One company explained how it has created a “playbook” of contingencies to help it manage new production transitions, one of the most volatile periods experienced by companies. The playbook provides a set of contingencies and responses that managers can use as a new product takes the place of an old one. It was created in response to a product introduction several years ago, when the company’s sales department dropped the price of the new offering and demand skyrocketed. The spike jolted the company from an excess-capacity situation to one where it had no spare capacity. Production systems went into overdrive to cope, further disrupting schedules and exacerbating the capacity shortage.

A possible approach to building flexible capacity is to make it easy to adapt contracts with suppliers and contract manufacturers to demand changes. Such a contract might specify baseline production levels with a supplier that can be exceeded when/if necessary for a pre-negotiated price. For example, contingency clauses might require suppliers to ramp up production by 25% at a week’s notice and 100% at three weeks’ notice under certain circumstances.

Customers can be encouraged to play their part by agreeing to flexible services. Chris Caplice, Executive Director of MIT-CTL’s Master of Engineering in Logistics program, pointed to online grocer Peapod as a proponent of this approach. The company offers lower delivery costs to customers that agree to wider, six-hour delivery windows or off-peak delivery times.

A tactic suggested by MIT-CTL director Yossi Sheffi is to build options into operational plans that can be taken up at a future date. Examples include vetting possible backup suppliers, building relationships with government agencies, and adding some surplus capacity.
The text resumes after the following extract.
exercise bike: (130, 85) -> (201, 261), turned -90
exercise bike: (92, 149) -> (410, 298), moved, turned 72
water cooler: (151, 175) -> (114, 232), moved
These measures may require additional funding, but, as Sheffi pointed out, any management decision that removes an option costs the organization in terms of reducing its flexibility and hence capacity to act when the need arises. Postponement, where the final configuration of a product is delayed, is another tactic companies may consider.

Empowering employees to make decisions at the local level also enhances flexibility, said Sheffi. As supply chains become more global more knowledge resides with frontline employees, and enabling these workers to take action rather than waiting for a decision to percolate through the chain of command can prove crucial in emergencies. One attendee noted that owing to the different time zones involved, it can take two to three days to coordinate a solution to an urgent problem between counterparts in the United States and Asia.

An impediment to flexibility cited by some attendees is the highly structured and rigid nature of finance functions. This can be particularly obstructive when planning three- to five-year supply chain goals. A possible solution: try to bring the CFO onboard when setting important supply chain objectives.

But there are limits to how flexible companies can be. Some products provide little leeway for coping with demand surges. For example, a food crop can have a three-year planning cycle before the produce is fully grown, presenting obvious limitations on what responses the organization can put in place to cope with a sudden shift in demand.